LMSYS has introduced a groundbreaking benchmark known as Arena-Hard, designed to revolutionize the evaluation of Large Language Models (LLMs) across 500 real-world scenarios automatically. Arena-Hard achieves an impressive 89% matching rate with human preferences from the LMSYS chatbot arena, leveraging LLM-as-a-Judge technology. Key features of Arena-Hard include: Outperforming benchmarks like MT-Bench and AlpacaEval. Demonstrating an 89.1% agreement with human preferences from the Chatbot Arena (LMSYS). Utilizing LLM-as-a-Judge with models such as OpenAI GPT-4 Turbo or Anthropic Claude 3 Opus.
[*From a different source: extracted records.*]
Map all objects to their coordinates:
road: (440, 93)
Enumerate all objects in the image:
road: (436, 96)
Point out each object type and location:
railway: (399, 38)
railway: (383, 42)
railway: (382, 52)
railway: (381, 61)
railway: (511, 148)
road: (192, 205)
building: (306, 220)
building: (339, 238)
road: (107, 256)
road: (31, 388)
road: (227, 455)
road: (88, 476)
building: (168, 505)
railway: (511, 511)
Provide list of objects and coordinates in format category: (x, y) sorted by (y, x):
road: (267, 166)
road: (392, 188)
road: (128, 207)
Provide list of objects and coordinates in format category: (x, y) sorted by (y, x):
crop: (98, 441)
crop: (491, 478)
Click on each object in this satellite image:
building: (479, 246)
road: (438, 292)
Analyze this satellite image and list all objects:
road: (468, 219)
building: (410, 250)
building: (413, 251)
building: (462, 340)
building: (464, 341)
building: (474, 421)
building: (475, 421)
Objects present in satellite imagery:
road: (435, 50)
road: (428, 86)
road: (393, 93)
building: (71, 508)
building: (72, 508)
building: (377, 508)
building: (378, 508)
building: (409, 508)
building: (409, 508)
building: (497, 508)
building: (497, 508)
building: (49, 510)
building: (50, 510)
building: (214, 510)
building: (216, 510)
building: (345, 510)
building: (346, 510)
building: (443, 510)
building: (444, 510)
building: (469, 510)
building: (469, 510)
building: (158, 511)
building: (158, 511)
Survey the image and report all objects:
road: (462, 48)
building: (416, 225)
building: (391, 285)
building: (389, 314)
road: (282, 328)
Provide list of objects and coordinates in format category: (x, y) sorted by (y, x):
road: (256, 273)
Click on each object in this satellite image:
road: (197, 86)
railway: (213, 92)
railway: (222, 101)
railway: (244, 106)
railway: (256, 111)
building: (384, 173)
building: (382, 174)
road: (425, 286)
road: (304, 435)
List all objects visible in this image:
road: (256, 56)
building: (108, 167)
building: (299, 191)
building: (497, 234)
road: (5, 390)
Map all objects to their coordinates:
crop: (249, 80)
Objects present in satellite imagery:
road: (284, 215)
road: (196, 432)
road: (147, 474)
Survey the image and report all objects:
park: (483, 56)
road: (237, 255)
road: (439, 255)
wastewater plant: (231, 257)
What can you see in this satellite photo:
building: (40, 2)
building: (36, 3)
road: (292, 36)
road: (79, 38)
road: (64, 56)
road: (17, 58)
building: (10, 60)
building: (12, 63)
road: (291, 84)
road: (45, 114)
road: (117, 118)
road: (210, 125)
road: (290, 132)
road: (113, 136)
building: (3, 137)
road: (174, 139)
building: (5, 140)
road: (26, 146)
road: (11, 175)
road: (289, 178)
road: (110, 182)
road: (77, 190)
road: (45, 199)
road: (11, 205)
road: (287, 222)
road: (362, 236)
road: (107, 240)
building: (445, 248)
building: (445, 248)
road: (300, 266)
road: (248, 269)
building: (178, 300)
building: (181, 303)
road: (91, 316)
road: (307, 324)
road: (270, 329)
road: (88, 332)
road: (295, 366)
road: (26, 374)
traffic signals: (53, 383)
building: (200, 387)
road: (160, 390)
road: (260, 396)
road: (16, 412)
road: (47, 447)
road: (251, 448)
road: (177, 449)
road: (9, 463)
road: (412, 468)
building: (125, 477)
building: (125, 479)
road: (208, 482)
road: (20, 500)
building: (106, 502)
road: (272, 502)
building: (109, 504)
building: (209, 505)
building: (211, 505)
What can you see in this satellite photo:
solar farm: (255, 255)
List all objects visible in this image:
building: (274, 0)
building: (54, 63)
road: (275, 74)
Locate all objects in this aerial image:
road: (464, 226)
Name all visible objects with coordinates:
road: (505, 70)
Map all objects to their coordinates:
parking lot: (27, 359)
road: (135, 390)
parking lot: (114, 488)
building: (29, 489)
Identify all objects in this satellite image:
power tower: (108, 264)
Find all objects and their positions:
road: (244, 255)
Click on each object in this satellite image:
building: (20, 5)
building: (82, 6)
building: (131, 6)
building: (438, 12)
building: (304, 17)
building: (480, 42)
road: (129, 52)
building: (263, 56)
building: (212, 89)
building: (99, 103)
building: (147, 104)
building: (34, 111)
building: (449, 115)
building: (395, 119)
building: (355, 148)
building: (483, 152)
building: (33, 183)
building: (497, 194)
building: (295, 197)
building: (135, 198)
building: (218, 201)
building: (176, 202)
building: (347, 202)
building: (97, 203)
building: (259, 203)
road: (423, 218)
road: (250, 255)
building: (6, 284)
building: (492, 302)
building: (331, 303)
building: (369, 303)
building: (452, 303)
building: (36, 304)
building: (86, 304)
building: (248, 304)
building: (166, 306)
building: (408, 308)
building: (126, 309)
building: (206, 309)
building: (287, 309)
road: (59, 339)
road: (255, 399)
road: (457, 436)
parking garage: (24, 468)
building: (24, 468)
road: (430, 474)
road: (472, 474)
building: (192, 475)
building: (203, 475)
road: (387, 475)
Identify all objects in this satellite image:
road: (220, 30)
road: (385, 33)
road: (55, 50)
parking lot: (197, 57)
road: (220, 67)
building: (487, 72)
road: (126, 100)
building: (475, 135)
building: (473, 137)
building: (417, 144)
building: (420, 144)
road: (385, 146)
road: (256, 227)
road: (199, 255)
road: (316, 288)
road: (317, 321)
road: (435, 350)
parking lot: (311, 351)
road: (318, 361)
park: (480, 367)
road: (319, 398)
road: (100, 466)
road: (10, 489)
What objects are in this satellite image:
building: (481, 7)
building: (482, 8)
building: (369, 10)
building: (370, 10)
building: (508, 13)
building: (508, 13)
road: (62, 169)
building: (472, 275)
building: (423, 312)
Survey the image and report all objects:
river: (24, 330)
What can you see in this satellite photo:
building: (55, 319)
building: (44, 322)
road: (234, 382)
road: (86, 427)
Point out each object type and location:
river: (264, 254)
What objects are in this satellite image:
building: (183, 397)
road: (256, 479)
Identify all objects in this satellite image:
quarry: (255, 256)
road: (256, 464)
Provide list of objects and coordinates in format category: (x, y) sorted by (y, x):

Incorporating 500 high-quality prompts derived from real-world use cases. Addressing position, length, and self biases to ensure comprehensive evaluation. Offering model evaluations at $25 per assessment (for GPT-4 Turbo). Implementing frequent refreshes to mitigate overfitting risks, ensuring the benchmark's reliability and relevance over time. With the introduction of Arena-Hard, LMSYS sets a new standard in LLM evaluation, providing a robust framework for assessing model performance across a diverse range of practical applications.